-- EXERCISE DIRECTIONS --
There is one span to output from the data below: the lines starting at the line with "right shoulder: (289, 250)" and ending at the line with "nose: (403, 18)". Output it exactly, ends included, nothing more.

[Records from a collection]
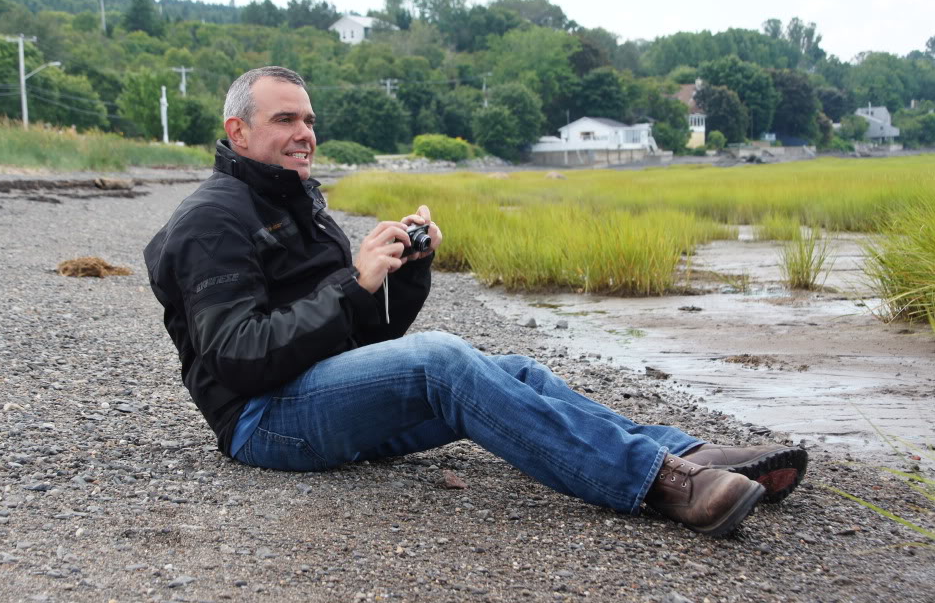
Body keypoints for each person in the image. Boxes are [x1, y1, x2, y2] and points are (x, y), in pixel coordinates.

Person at [144, 66, 807, 537]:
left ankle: (682, 452)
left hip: (317, 398)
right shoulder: (213, 219)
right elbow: (236, 358)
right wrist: (351, 285)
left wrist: (402, 270)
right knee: (443, 361)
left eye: (309, 120)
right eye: (285, 119)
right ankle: (660, 484)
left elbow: (368, 341)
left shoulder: (298, 203)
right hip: (263, 423)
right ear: (238, 131)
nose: (304, 133)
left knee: (513, 370)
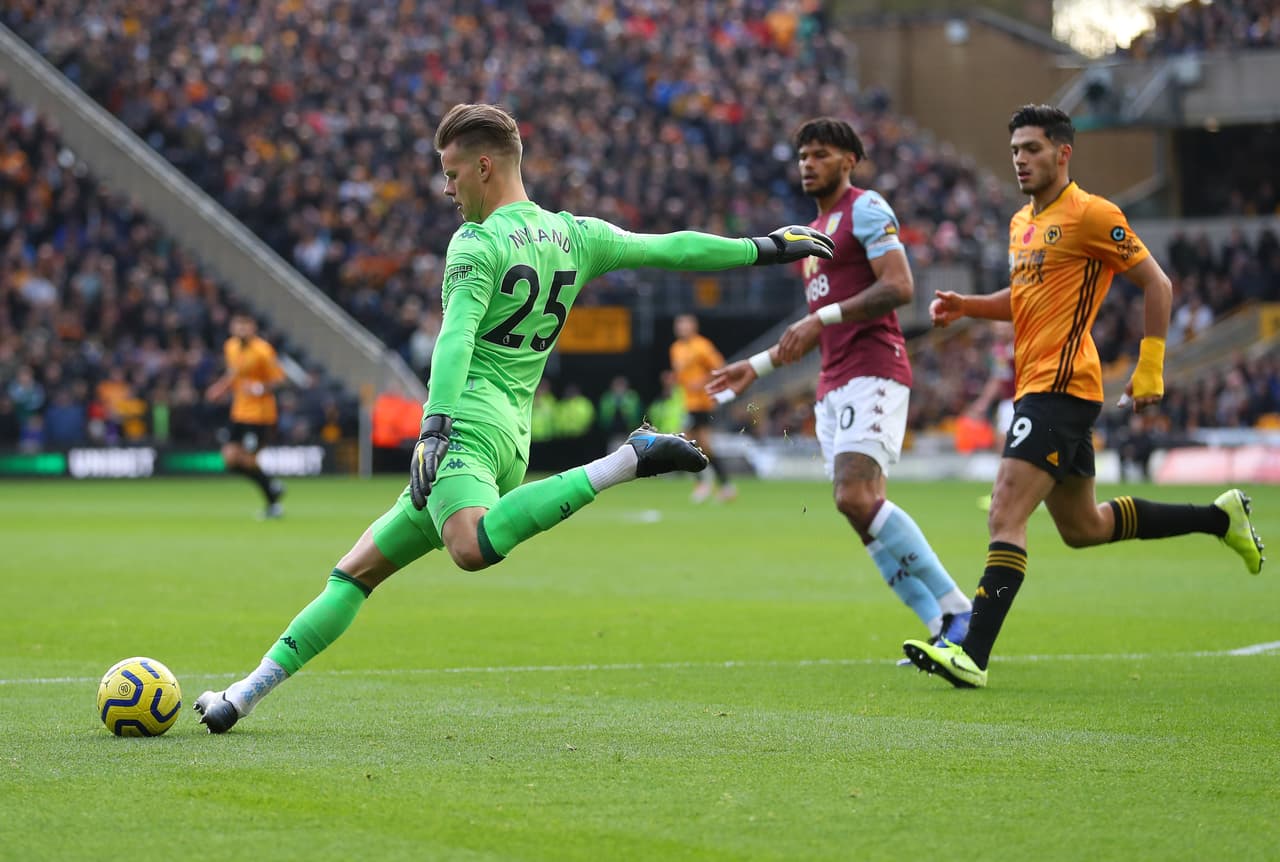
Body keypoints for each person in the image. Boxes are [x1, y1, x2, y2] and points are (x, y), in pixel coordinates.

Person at [193, 102, 833, 732]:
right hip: (511, 440)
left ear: (482, 166)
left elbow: (455, 338)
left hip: (465, 431)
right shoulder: (576, 235)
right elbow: (674, 249)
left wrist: (434, 428)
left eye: (449, 174)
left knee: (468, 548)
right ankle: (242, 695)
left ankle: (627, 460)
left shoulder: (475, 243)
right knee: (353, 573)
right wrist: (766, 246)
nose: (446, 188)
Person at [901, 104, 1264, 689]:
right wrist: (970, 306)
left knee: (1004, 511)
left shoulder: (1093, 215)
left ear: (1063, 153)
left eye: (1033, 149)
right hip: (1039, 387)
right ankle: (1218, 518)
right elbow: (1022, 300)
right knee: (1083, 527)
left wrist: (1150, 366)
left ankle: (972, 655)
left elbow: (1157, 282)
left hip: (1062, 388)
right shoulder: (1022, 223)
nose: (1020, 159)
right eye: (1015, 149)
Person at [707, 116, 972, 653]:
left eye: (821, 154)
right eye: (803, 155)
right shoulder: (813, 239)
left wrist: (821, 319)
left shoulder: (867, 209)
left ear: (849, 161)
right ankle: (940, 630)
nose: (808, 164)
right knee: (859, 509)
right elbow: (810, 332)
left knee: (853, 496)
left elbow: (900, 287)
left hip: (874, 369)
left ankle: (960, 610)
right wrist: (754, 368)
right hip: (834, 382)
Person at [205, 311, 287, 518]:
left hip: (260, 415)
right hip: (239, 413)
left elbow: (279, 380)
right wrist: (220, 388)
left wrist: (259, 388)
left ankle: (273, 504)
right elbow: (234, 373)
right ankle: (271, 485)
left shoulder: (263, 351)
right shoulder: (230, 346)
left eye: (245, 325)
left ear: (253, 327)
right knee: (230, 458)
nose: (241, 329)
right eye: (238, 324)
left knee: (248, 460)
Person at [670, 313, 736, 502]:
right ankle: (720, 484)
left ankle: (708, 483)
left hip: (701, 403)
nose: (681, 328)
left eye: (685, 324)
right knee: (695, 444)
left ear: (694, 327)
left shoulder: (702, 346)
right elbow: (682, 376)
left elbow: (719, 368)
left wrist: (702, 382)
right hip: (686, 403)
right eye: (679, 324)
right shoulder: (675, 349)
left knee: (692, 444)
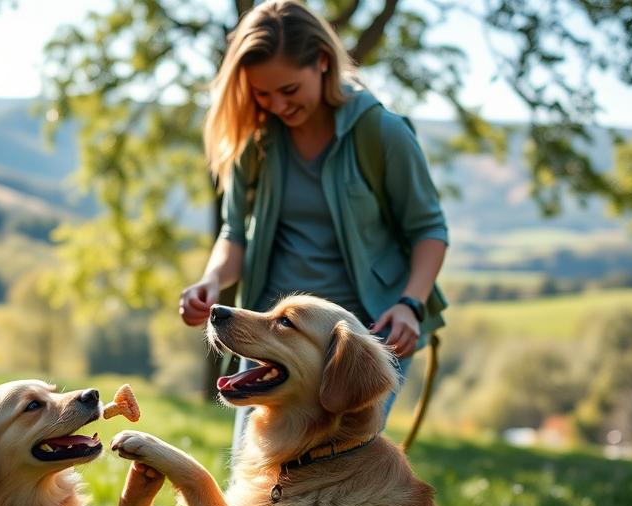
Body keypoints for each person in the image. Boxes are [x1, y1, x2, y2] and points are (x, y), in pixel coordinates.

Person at [179, 0, 449, 444]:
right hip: (272, 335)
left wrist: (410, 304)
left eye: (288, 89)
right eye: (263, 94)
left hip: (362, 340)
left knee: (338, 477)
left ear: (323, 62)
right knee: (257, 484)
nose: (277, 105)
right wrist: (211, 280)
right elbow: (234, 235)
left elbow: (429, 230)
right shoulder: (258, 142)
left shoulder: (381, 132)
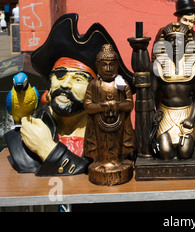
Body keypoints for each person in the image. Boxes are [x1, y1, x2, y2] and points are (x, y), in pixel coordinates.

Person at [5, 13, 133, 176]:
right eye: (59, 75)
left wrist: (47, 149)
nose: (65, 83)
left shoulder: (112, 140)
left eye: (78, 79)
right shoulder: (21, 140)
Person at [83, 44, 135, 185]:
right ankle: (100, 162)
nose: (108, 68)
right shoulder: (94, 85)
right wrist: (102, 106)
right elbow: (87, 106)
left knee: (118, 146)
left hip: (119, 126)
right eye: (104, 65)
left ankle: (118, 161)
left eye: (111, 64)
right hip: (99, 127)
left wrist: (116, 105)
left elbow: (129, 104)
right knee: (101, 145)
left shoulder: (121, 83)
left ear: (117, 65)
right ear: (97, 66)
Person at [151, 22, 195, 160]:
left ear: (186, 42)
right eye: (171, 39)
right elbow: (153, 95)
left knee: (185, 153)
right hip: (165, 113)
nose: (175, 43)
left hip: (187, 113)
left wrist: (192, 118)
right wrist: (153, 117)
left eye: (179, 39)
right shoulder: (157, 65)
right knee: (165, 153)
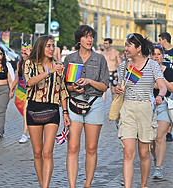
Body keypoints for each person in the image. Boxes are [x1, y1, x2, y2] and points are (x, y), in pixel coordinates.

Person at [116, 33, 166, 188]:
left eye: (129, 45)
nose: (126, 48)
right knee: (128, 152)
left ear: (139, 48)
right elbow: (120, 85)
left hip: (145, 108)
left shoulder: (152, 65)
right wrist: (118, 89)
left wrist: (160, 97)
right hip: (128, 109)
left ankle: (143, 185)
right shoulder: (124, 66)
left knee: (144, 153)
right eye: (125, 45)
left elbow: (162, 85)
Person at [64, 25, 109, 188]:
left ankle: (88, 184)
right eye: (86, 36)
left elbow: (105, 86)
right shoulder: (70, 59)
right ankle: (72, 185)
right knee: (73, 146)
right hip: (74, 103)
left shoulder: (100, 59)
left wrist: (89, 81)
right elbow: (64, 86)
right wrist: (72, 87)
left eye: (91, 36)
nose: (90, 39)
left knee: (91, 148)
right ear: (79, 40)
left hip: (94, 104)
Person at [23, 35, 70, 187]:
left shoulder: (58, 65)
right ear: (41, 47)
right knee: (37, 152)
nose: (51, 49)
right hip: (34, 110)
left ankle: (45, 186)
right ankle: (41, 182)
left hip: (52, 111)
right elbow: (29, 82)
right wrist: (49, 72)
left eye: (53, 45)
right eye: (48, 46)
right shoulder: (30, 63)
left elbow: (62, 90)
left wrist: (65, 112)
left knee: (47, 152)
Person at [150, 45, 173, 180]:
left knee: (160, 136)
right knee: (151, 140)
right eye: (153, 54)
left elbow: (172, 88)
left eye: (158, 54)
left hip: (164, 106)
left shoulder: (169, 71)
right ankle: (156, 159)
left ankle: (159, 167)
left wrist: (161, 79)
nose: (156, 56)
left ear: (162, 56)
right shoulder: (146, 70)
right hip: (148, 107)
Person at [10, 44, 31, 143]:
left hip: (30, 89)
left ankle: (25, 133)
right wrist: (12, 89)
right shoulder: (19, 63)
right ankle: (31, 125)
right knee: (19, 105)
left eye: (25, 53)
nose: (23, 55)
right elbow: (17, 77)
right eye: (22, 53)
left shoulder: (33, 63)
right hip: (21, 88)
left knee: (26, 111)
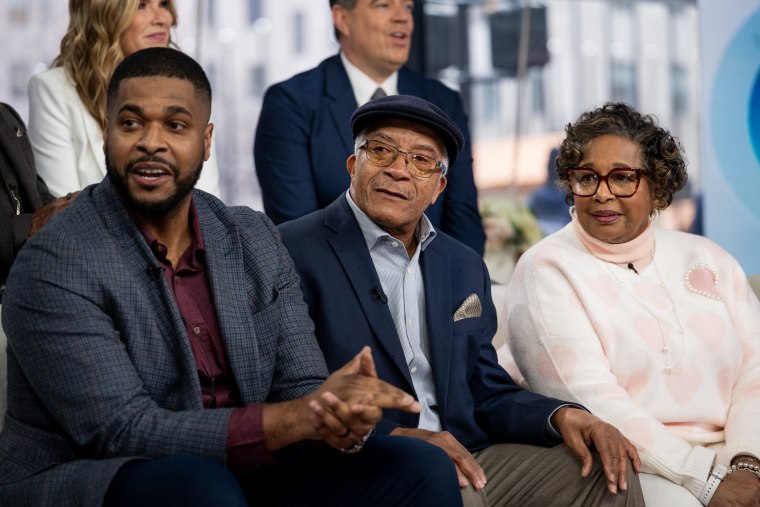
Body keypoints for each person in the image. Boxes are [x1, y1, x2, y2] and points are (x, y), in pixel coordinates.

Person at [0, 47, 463, 507]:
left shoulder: (252, 236)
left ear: (206, 141)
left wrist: (339, 419)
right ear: (107, 136)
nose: (151, 142)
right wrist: (301, 416)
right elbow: (122, 430)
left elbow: (301, 386)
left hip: (247, 468)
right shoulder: (54, 261)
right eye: (131, 123)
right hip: (93, 476)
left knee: (419, 467)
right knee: (202, 488)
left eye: (176, 125)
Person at [279, 94, 645, 507]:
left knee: (608, 470)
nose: (398, 170)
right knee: (431, 475)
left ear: (439, 187)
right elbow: (286, 396)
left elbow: (484, 388)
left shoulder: (462, 264)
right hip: (361, 466)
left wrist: (563, 415)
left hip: (469, 458)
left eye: (421, 160)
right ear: (353, 165)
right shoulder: (289, 250)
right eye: (381, 151)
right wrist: (397, 438)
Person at [500, 102, 760, 507]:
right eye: (587, 177)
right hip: (634, 464)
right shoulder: (545, 269)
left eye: (623, 178)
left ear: (658, 186)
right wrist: (707, 481)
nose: (602, 193)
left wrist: (748, 464)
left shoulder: (709, 257)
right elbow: (592, 400)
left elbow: (756, 373)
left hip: (737, 456)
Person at [255, 0, 485, 255]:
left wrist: (442, 289)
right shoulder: (291, 103)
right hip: (331, 285)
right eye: (384, 6)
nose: (403, 18)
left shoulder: (443, 101)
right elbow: (297, 231)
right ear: (342, 19)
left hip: (430, 282)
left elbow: (463, 221)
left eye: (407, 7)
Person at [27, 0, 221, 198]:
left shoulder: (189, 88)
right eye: (141, 6)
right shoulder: (52, 90)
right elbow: (65, 216)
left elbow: (205, 208)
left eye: (163, 4)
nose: (163, 19)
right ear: (103, 14)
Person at [0, 102, 77, 430]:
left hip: (31, 288)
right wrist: (28, 226)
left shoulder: (6, 117)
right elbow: (34, 219)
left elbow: (40, 198)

-- TASK SOLUTION --
right shoulder: (289, 250)
right eye: (381, 151)
right wrist: (397, 438)
Person at [500, 102, 760, 507]:
right eye: (587, 177)
right hip: (634, 464)
right shoulder: (545, 269)
left eye: (623, 178)
left ear: (658, 186)
right wrist: (707, 481)
nose: (602, 193)
left wrist: (748, 464)
left shoulder: (709, 257)
right elbow: (592, 400)
left elbow: (756, 373)
left hip: (737, 456)
Person at [255, 0, 485, 255]:
left wrist: (442, 289)
right shoulder: (291, 103)
right hip: (331, 285)
right eye: (384, 6)
nose: (403, 18)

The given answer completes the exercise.